Man muss nicht Theaterwissenschaft studiert haben, um zu wissen, dass es objektive, „neutrale“ Beobachtung – ob von Rea­lität oder Kunst – nicht geben kann. Immer haben wir Beobach­terinnen und Beobachter eine spezifische Perspektive und ein spezifisches Interesse – und eine Vorstellung dessen, was „normal“ ist, was determinierende Umstände und Strukturen sind.

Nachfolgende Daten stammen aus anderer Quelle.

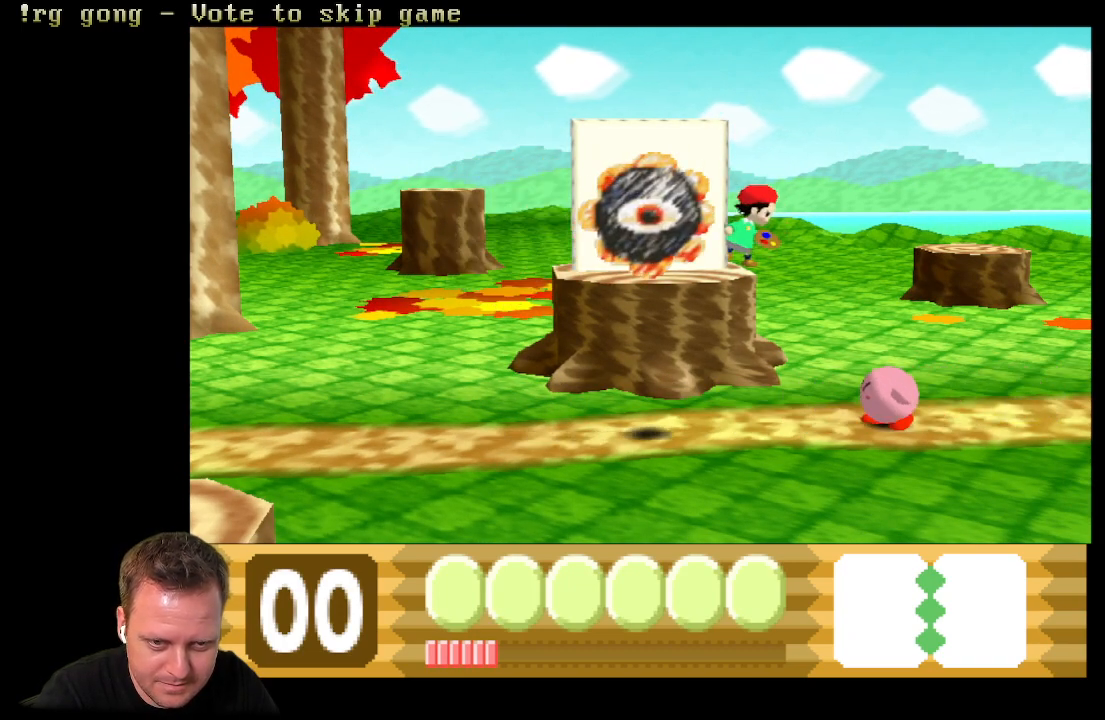
{"buttons": ["DPAD_LEFT"], "left_stick": "center", "right_stick": "center", "events": []}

Natürlich könnten wir fragen: Sind sechs Wochen Probenzeit für eine Inszenierung tatsächlich normal oder eher normierend? Muss das gegenseitige Duzen auf Proben dazugehören – und wem nützt es? Ist der Umstand, dass Regisseurinnen und Regisseure in einem höheren Maße als Schauspielerinnen und Schauspieler für das Ergebnis eines Inszenierungsprozesses verantwortlich gemacht werden, selbstverständlich? Es sind endlose Variationen solcher Normalitätsbefragungen möglich – die ungefiltert zu starker Desorientierung führen können. Hinterfragt wird deshalb meistens, was (einige) unmittelbar einschränkt, zum Beispiel: Warum stehen da hauptsächlich weiße Menschen auf der Bühne? Warum arbeiten in vielen Theatern Menschen für kein oder viel zu wenig Geld (mindestens einer oder eine aber doch für ziemlich viel)? Warum wird mit Blick auf Schauspielerinnen – nie aber auf Schauspieler – geglaubt, Altern sei „ein professionelles Problem“? Derartige „Einschränkungen“ fallen aber selten sofort auf, niemals allen gleichzeitig – und manchen nie. Die Vorstellungen darüber, was als „normal“ gilt, sind denkbar stabil.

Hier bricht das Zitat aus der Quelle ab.